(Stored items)
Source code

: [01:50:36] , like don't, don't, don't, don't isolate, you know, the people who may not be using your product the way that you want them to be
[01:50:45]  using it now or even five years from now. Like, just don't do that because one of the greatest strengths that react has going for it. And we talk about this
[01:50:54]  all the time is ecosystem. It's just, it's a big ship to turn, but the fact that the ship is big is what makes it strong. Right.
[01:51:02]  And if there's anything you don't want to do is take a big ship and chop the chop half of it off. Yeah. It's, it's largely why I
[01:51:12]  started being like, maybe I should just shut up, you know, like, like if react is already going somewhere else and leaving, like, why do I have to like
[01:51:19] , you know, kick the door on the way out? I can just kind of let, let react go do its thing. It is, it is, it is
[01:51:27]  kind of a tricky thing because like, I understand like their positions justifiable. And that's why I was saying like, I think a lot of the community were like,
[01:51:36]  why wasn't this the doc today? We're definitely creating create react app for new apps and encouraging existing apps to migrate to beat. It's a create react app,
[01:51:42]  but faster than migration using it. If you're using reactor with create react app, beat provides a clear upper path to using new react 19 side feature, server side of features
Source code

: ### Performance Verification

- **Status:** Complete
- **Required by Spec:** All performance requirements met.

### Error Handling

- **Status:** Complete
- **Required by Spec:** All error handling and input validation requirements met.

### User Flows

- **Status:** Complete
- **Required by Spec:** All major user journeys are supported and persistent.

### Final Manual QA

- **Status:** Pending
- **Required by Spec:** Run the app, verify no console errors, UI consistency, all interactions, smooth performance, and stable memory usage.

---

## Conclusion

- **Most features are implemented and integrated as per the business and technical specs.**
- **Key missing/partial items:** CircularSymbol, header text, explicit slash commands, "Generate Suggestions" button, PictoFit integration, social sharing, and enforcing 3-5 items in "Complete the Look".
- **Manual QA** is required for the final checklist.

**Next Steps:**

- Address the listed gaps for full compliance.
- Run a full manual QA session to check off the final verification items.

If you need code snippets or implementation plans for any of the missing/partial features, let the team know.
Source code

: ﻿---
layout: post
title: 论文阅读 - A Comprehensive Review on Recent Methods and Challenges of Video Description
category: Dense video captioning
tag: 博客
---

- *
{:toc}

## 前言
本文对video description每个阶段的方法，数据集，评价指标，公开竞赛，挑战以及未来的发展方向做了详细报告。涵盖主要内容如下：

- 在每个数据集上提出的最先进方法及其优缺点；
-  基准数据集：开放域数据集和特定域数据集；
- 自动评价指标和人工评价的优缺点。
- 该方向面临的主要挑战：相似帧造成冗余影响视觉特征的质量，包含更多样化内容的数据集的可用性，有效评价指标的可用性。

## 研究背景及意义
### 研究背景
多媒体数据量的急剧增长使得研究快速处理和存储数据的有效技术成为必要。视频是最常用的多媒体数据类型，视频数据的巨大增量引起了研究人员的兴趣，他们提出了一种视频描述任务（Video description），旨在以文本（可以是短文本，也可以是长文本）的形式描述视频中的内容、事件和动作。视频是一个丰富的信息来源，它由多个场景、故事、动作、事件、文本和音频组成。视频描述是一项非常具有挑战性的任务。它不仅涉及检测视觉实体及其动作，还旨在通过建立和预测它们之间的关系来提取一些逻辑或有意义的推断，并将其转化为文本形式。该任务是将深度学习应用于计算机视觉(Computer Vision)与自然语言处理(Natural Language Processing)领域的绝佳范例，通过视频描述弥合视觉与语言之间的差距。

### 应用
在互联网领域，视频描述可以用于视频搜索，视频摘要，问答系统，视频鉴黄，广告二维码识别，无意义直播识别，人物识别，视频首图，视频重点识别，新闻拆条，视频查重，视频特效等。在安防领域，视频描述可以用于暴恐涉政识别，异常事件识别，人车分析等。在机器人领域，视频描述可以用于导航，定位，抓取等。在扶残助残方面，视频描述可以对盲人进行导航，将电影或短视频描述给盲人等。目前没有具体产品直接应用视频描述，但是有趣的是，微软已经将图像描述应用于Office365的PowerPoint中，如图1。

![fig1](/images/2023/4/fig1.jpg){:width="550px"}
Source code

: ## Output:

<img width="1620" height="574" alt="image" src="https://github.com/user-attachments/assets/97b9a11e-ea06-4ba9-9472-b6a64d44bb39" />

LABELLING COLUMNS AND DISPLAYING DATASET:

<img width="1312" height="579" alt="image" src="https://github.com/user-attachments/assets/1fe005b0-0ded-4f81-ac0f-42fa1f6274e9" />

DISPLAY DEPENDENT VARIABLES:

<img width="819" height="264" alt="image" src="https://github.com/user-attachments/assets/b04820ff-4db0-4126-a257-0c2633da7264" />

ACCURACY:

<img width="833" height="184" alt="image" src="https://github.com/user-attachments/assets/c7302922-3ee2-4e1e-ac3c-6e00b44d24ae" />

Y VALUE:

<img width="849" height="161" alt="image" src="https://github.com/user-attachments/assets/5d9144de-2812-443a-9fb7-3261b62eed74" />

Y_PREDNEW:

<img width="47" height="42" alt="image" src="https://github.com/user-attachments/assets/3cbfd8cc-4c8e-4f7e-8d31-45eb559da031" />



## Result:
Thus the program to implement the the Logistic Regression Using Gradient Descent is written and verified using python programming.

PROBLEM TO WORK ON
Can you copy all of the material above line for line, changing nothing?

SOLUTION TO THIS PROBLEM
Source code

: [01:50:36] , like don't, don't, don't, don't isolate, you know, the people who may not be using your product the way that you want them to be
[01:50:45]  using it now or even five years from now. Like, just don't do that because one of the greatest strengths that react has going for it. And we talk about this
[01:50:54]  all the time is ecosystem. It's just, it's a big ship to turn, but the fact that the ship is big is what makes it strong. Right.
[01:51:02]  And if there's anything you don't want to do is take a big ship and chop the chop half of it off. Yeah. It's, it's largely why I
[01:51:12]  started being like, maybe I should just shut up, you know, like, like if react is already going somewhere else and leaving, like, why do I have to like
[01:51:19] , you know, kick the door on the way out? I can just kind of let, let react go do its thing. It is, it is, it is
[01:51:27]  kind of a tricky thing because like, I understand like their positions justifiable. And that's why I was saying like, I think a lot of the community were like,
[01:51:36]  why wasn't this the doc today? We're definitely creating create react app for new apps and encouraging existing apps to migrate to beat. It's a create react app,
[01:51:42]  but faster than migration using it. If you're using reactor with create react app, beat provides a clear upper path to using new react 19 side feature, server side of features
Source code

: ### Performance Verification

- **Status:** Complete
- **Required by Spec:** All performance requirements met.

### Error Handling

- **Status:** Complete
- **Required by Spec:** All error handling and input validation requirements met.

### User Flows

- **Status:** Complete
- **Required by Spec:** All major user journeys are supported and persistent.

### Final Manual QA

- **Status:** Pending
- **Required by Spec:** Run the app, verify no console errors, UI consistency, all interactions, smooth performance, and stable memory usage.

---

## Conclusion

- **Most features are implemented and integrated as per the business and technical specs.**
- **Key missing/partial items:** CircularSymbol, header text, explicit slash commands, "Generate Suggestions" button, PictoFit integration, social sharing, and enforcing 3-5 items in "Complete the Look".
- **Manual QA** is required for the final checklist.

**Next Steps:**

- Address the listed gaps for full compliance.
- Run a full manual QA session to check off the final verification items.

If you need code snippets or implementation plans for any of the missing/partial features, let the team know.
Source code

: ﻿---
layout: post
title: 论文阅读 - A Comprehensive Review on Recent Methods and Challenges of Video Description
category: Dense video captioning
tag: 博客
---

- *
{:toc}

## 前言
本文对video description每个阶段的方法，数据集，评价指标，公开竞赛，挑战以及未来的发展方向做了详细报告。涵盖主要内容如下：

- 在每个数据集上提出的最先进方法及其优缺点；
-  基准数据集：开放域数据集和特定域数据集；
- 自动评价指标和人工评价的优缺点。
- 该方向面临的主要挑战：相似帧造成冗余影响视觉特征的质量，包含更多样化内容的数据集的可用性，有效评价指标的可用性。

## 研究背景及意义
### 研究背景
多媒体数据量的急剧增长使得研究快速处理和存储数据的有效技术成为必要。视频是最常用的多媒体数据类型，视频数据的巨大增量引起了研究人员的兴趣，他们提出了一种视频描述任务（Video description），旨在以文本（可以是短文本，也可以是长文本）的形式描述视频中的内容、事件和动作。视频是一个丰富的信息来源，它由多个场景、故事、动作、事件、文本和音频组成。视频描述是一项非常具有挑战性的任务。它不仅涉及检测视觉实体及其动作，还旨在通过建立和预测它们之间的关系来提取一些逻辑或有意义的推断，并将其转化为文本形式。该任务是将深度学习应用于计算机视觉(Computer Vision)与自然语言处理(Natural Language Processing)领域的绝佳范例，通过视频描述弥合视觉与语言之间的差距。

### 应用
在互联网领域，视频描述可以用于视频搜索，视频摘要，问答系统，视频鉴黄，广告二维码识别，无意义直播识别，人物识别，视频首图，视频重点识别，新闻拆条，视频查重，视频特效等。在安防领域，视频描述可以用于暴恐涉政识别，异常事件识别，人车分析等。在机器人领域，视频描述可以用于导航，定位，抓取等。在扶残助残方面，视频描述可以对盲人进行导航，将电影或短视频描述给盲人等。目前没有具体产品直接应用视频描述，但是有趣的是，微软已经将图像描述应用于Office365的PowerPoint中，如图1。

![fig1](/images/2023/4/fig1.jpg){:width="550px"}
Source code

: ## Output:

<img width="1620" height="574" alt="image" src="https://github.com/user-attachments/assets/97b9a11e-ea06-4ba9-9472-b6a64d44bb39" />

LABELLING COLUMNS AND DISPLAYING DATASET:

<img width="1312" height="579" alt="image" src="https://github.com/user-attachments/assets/1fe005b0-0ded-4f81-ac0f-42fa1f6274e9" />

DISPLAY DEPENDENT VARIABLES:

<img width="819" height="264" alt="image" src="https://github.com/user-attachments/assets/b04820ff-4db0-4126-a257-0c2633da7264" />

ACCURACY:

<img width="833" height="184" alt="image" src="https://github.com/user-attachments/assets/c7302922-3ee2-4e1e-ac3c-6e00b44d24ae" />

Y VALUE:

<img width="849" height="161" alt="image" src="https://github.com/user-attachments/assets/5d9144de-2812-443a-9fb7-3261b62eed74" />

Y_PREDNEW:

<img width="47" height="42" alt="image" src="https://github.com/user-attachments/assets/3cbfd8cc-4c8e-4f7e-8d31-45eb559da031" />



## Result:
Thus the program to implement the the Logistic Regression Using Gradient Descent is written and verified using python programming.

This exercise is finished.